◆ EXERCISE REQUIREMENTS:
The required output is the line containing "真昼留下一句令人感到不安的话" through the final line of the material below, printed exactly, with no other lines.
————————
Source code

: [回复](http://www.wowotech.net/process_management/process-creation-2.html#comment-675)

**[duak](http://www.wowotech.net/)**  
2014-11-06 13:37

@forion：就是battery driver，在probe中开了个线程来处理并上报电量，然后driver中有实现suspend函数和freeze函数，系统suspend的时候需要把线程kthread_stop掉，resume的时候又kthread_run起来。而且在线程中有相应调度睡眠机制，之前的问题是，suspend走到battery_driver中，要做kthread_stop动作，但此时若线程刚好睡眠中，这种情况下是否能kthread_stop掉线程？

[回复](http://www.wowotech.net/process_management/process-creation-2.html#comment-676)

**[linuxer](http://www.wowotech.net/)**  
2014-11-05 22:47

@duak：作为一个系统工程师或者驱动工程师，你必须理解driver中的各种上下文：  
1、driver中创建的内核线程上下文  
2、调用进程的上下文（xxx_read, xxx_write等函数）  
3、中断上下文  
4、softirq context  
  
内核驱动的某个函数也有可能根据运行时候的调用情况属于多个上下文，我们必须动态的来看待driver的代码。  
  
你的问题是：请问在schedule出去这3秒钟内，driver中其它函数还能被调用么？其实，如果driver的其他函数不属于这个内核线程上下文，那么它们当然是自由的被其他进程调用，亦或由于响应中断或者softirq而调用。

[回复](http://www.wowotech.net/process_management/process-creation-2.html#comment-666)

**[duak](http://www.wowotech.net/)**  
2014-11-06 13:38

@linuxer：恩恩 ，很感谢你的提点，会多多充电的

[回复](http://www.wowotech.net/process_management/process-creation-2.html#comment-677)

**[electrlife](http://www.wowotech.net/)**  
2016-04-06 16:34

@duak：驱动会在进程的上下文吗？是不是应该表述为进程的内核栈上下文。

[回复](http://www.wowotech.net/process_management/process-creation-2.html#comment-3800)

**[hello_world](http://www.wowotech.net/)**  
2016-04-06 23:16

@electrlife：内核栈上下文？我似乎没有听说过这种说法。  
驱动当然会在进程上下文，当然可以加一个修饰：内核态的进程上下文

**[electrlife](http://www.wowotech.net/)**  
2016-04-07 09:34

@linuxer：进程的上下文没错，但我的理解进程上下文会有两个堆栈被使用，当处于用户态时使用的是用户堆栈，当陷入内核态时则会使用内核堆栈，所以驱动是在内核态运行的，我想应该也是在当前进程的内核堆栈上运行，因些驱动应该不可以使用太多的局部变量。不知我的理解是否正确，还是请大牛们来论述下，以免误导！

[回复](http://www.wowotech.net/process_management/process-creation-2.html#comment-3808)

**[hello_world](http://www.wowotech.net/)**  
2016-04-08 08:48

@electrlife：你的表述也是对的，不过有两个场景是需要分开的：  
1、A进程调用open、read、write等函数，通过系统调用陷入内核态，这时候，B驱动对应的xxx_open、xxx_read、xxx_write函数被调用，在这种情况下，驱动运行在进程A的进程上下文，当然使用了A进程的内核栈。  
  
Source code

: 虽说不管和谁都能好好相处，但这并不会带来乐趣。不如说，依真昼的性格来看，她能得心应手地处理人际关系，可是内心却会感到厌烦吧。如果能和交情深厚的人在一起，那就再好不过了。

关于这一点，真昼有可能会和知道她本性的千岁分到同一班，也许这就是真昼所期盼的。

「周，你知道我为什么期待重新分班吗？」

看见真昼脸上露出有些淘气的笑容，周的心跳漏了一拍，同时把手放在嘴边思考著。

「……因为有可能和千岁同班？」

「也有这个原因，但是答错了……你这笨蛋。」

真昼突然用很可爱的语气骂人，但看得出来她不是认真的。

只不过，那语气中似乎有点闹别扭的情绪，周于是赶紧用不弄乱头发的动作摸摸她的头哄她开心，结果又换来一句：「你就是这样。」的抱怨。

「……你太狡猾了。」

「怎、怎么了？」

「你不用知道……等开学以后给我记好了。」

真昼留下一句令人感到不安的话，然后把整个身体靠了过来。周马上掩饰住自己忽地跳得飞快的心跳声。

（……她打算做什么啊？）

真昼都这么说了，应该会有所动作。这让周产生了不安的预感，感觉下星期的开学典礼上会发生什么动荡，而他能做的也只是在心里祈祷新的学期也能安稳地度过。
————————
◆ WORKED SOLUTION:
真昼留下一句令人感到不安的话，然后把整个身体靠了过来。周马上掩饰住自己忽地跳得飞快的心跳声。

（……她打算做什么啊？）

真昼都这么说了，应该会有所动作。这让周产生了不安的预感，感觉下星期的开学典礼上会发生什么动荡，而他能做的也只是在心里祈祷新的学期也能安稳地度过。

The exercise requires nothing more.